[Prompt 1] From the downhole tool text below, reproduce word for word the stretch from "FIG. 6 depicts" through "and Y components.".

[Document text]
FIG. 6 depicts the view shown in FIG. 3 after the downhole tool 100 has rotated 270°, according to one or more embodiments. A fourth illustrative measurement may be taken after the downhole tool 100 has rotated 270° (i.e., θ=270°). When θ=270°, the total magnitude of the magnetic field M measured by the magnetometers 150 may be −Y. Of course, the embodiments illustrated in FIGS. 3-6 are merely illustrative, and other or additional measurements may be taken. Indeed, at other rotations (e.g., when θ=30°, 45°, 60°, etc.), the magnitude of the magnetic field M measured by the magnetometers 150 may be based on X and Y components.

A computing system (e.g., computing system 700 of FIG. 7) may receive the measurements and use the measurements to determine the orientation of the downhole tool 100 with respect to the known position of the magnets 126 and/or the magnetic field component 128. Although four measurements are shown and described with respect to a single revolution of the downhole tool 100 in FIGS. 3-6, it should be appreciated that a measurement may be taken each time the downhole tool 100 rotates from 0.01° to 90°. In more particular embodiments, measurements may be taken each time the downhole tool 100 rotates an amount within a range that includes a lower and/or upper limit that includes any of 0.01°, 0.05°, 0.1°, 0.5°, 1°, 5°, 10°, 20°, 30°, 45°, 60°, 90°, or values therebetween. Thus, the number of measurements taken by the magnetometers 150 per revolution of the downhole tool 100 may vary. For instance, the number of measurements per revolution may be from 1 (i.e., one measurement every 360°) to 36,000 (i.e., one measurement every 0.1°). More particularly, the number of measurements per revolution may be from 1 to 4, from 4 to 10, from 10 to 20, from 20 to 30, from 30 to 45, from 45 to 90, from 90 to 180, from 180 to 360, from 360 to 720, from 720 to 3,600, from 3,600 to 7,200, or from 7,200 to 36,000 or more. In at least one embodiment, the measurements may be taken continuously or substantially continuously. As should be appreciated in view of the disclosure herein, in other embodiments, less than one measurement per revolution may be made, or more than 36,000 measurements per full revolution may be made.

[Prompt 2] Determine how many lines of the listing below contain the string "arco", treating uppercase and lowercase as different, and reply with only that number.

[Supplied data]

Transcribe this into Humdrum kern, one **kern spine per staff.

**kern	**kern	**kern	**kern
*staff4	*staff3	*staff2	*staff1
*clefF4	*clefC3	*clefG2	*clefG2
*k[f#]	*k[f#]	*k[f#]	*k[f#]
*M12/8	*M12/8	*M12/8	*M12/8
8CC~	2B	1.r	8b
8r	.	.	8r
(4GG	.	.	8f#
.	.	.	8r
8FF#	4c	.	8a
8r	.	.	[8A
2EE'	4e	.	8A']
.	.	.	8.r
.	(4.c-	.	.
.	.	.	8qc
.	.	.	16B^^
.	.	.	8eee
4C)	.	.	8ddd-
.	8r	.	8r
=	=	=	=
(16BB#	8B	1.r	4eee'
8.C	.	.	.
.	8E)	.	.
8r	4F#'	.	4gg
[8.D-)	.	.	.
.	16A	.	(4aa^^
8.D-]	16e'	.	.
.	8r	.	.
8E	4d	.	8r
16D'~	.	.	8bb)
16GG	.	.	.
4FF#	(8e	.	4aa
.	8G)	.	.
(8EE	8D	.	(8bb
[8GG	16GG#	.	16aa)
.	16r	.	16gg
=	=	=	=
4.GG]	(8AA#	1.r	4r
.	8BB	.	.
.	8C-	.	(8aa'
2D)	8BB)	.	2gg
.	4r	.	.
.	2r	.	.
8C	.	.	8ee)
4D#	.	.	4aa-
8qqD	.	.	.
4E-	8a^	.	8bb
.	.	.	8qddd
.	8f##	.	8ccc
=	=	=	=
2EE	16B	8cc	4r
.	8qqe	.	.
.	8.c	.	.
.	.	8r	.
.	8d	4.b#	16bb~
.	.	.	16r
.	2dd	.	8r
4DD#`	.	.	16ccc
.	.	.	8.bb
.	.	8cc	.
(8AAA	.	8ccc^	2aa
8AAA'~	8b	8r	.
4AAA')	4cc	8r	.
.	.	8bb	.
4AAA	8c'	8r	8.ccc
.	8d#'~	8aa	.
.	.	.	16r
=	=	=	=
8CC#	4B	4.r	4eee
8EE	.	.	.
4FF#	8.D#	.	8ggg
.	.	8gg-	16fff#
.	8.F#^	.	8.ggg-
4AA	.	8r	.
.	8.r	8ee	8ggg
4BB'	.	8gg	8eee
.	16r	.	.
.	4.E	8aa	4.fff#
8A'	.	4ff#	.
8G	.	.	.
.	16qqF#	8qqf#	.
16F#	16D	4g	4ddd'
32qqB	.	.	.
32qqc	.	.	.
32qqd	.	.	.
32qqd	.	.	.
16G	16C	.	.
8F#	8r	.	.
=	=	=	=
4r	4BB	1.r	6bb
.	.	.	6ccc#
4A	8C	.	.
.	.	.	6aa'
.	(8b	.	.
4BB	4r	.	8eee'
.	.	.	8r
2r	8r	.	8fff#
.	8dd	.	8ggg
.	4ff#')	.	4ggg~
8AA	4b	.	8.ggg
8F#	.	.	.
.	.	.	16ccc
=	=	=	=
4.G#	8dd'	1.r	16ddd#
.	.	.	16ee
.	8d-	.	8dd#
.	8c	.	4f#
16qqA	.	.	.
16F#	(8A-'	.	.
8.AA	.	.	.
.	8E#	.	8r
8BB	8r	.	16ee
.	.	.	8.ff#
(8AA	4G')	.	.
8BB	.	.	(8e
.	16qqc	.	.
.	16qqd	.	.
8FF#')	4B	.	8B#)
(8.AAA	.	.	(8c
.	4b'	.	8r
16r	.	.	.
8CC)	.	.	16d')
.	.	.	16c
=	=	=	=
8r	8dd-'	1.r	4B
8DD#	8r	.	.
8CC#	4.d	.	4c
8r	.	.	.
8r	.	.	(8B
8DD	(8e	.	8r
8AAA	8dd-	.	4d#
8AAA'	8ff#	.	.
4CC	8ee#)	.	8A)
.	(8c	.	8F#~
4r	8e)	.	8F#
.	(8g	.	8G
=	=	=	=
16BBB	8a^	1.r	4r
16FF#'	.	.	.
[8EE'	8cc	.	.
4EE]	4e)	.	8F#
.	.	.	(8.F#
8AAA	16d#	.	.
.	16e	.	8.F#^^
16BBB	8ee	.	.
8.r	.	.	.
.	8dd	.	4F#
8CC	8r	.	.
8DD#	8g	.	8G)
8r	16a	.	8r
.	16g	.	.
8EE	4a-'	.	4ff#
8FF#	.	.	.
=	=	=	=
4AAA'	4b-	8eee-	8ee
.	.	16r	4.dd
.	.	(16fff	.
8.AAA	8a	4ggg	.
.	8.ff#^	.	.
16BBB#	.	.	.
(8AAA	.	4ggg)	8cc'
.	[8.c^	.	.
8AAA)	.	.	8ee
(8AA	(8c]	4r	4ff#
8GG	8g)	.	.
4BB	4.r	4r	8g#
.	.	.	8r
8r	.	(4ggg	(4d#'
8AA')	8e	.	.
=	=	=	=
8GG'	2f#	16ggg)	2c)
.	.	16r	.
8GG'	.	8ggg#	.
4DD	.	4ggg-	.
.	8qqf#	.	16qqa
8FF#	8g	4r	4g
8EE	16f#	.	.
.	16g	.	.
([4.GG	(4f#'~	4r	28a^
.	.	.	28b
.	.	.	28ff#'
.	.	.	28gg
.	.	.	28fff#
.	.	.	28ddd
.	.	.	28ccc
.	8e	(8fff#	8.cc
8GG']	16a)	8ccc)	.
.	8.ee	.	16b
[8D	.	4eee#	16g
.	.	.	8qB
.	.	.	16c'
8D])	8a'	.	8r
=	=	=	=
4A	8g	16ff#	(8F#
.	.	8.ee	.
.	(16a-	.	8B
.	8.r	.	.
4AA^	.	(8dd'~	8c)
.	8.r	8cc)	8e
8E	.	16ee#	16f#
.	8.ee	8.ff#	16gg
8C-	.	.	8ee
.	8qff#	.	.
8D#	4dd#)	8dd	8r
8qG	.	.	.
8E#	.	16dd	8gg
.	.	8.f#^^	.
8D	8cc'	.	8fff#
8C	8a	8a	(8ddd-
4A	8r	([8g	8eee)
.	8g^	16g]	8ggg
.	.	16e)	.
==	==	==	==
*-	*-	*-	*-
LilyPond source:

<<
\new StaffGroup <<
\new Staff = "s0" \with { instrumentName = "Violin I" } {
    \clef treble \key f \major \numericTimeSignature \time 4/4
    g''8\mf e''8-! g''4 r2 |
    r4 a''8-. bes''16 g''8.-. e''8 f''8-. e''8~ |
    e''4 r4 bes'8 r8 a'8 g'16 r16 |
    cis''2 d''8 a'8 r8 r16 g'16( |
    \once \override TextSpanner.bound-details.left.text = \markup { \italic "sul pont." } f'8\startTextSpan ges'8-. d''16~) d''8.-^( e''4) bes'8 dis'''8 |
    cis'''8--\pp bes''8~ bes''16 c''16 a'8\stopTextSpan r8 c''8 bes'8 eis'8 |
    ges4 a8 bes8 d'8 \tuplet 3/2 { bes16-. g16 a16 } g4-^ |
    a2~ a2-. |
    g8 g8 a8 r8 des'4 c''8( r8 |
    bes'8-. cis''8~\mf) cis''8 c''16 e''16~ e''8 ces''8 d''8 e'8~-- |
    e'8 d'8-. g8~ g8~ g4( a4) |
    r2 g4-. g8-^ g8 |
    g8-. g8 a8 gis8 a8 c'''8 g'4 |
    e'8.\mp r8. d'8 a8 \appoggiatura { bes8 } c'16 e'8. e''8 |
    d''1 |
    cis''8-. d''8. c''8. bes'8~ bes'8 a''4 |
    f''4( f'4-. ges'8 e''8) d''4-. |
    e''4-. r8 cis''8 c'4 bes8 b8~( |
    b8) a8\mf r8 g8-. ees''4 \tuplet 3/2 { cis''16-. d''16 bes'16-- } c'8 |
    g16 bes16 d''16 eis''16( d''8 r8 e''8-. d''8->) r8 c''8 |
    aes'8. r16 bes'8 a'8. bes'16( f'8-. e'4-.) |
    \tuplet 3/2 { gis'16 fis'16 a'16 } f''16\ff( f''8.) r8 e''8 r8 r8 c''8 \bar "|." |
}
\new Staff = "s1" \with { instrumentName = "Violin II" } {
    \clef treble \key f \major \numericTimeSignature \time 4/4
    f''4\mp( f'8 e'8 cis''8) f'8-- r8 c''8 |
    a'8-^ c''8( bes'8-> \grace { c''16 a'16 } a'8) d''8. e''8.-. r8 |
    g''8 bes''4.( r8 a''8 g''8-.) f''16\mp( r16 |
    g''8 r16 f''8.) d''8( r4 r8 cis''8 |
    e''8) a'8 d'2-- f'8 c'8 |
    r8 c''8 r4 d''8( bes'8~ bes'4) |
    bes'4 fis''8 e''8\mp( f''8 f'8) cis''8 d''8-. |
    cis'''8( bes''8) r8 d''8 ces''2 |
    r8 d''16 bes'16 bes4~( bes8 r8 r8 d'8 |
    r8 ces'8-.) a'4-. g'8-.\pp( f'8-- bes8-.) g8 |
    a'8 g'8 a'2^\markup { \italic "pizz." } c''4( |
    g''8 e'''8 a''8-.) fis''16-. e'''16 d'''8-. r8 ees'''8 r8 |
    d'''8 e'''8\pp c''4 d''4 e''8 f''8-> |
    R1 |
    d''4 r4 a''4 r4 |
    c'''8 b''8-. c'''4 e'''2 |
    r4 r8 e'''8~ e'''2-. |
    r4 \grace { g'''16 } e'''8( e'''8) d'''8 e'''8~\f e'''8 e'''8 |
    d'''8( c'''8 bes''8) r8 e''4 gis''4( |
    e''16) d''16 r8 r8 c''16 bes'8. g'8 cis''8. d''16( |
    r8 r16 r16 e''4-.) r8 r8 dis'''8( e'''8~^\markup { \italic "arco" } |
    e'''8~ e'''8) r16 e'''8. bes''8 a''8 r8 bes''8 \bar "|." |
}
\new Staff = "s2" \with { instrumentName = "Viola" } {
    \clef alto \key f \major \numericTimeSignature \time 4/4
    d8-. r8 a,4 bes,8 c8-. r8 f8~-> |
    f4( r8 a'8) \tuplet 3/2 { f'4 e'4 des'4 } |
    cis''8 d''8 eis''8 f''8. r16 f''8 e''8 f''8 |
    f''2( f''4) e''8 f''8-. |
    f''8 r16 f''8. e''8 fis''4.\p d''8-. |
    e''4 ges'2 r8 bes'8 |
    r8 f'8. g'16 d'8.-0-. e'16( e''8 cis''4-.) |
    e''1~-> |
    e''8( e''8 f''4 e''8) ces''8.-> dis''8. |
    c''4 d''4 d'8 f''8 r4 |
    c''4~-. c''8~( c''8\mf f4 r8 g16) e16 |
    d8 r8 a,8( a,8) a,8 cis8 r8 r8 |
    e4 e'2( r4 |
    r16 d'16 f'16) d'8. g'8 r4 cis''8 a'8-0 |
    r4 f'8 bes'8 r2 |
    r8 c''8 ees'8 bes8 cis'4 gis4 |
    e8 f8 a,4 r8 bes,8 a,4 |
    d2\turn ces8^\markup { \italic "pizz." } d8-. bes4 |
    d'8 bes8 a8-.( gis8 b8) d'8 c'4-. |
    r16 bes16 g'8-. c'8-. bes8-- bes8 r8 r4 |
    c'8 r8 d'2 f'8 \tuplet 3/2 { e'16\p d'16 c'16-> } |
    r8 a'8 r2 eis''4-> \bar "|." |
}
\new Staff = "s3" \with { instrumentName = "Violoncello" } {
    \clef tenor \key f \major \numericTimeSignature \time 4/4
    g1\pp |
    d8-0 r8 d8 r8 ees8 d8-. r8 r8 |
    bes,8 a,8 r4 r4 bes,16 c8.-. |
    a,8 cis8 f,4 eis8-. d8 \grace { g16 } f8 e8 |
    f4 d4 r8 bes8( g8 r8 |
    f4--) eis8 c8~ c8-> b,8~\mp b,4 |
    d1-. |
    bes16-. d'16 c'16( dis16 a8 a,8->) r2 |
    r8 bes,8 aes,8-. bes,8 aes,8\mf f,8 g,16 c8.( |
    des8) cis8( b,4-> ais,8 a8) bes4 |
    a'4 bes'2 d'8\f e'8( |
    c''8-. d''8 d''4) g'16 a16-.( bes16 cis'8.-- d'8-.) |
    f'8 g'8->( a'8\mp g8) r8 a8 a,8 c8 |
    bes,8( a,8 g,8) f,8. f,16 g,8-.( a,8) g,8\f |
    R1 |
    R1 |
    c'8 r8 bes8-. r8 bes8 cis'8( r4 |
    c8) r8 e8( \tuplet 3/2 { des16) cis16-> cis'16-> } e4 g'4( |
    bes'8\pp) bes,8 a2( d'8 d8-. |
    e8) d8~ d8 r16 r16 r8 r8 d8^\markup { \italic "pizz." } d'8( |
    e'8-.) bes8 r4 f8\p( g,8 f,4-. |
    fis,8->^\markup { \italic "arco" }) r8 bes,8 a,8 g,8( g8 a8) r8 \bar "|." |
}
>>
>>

[Complete answer 1]
FIG. 6 depicts the view shown in FIG. 3 after the downhole tool 100 has rotated 270°, according to one or more embodiments. A fourth illustrative measurement may be taken after the downhole tool 100 has rotated 270° (i.e., θ=270°). When θ=270°, the total magnitude of the magnetic field M measured by the magnetometers 150 may be −Y. Of course, the embodiments illustrated in FIGS. 3-6 are merely illustrative, and other or additional measurements may be taken. Indeed, at other rotations (e.g., when θ=30°, 45°, 60°, etc.), the magnitude of the magnetic field M measured by the magnetometers 150 may be based on X and Y components.

[Complete answer 2] 2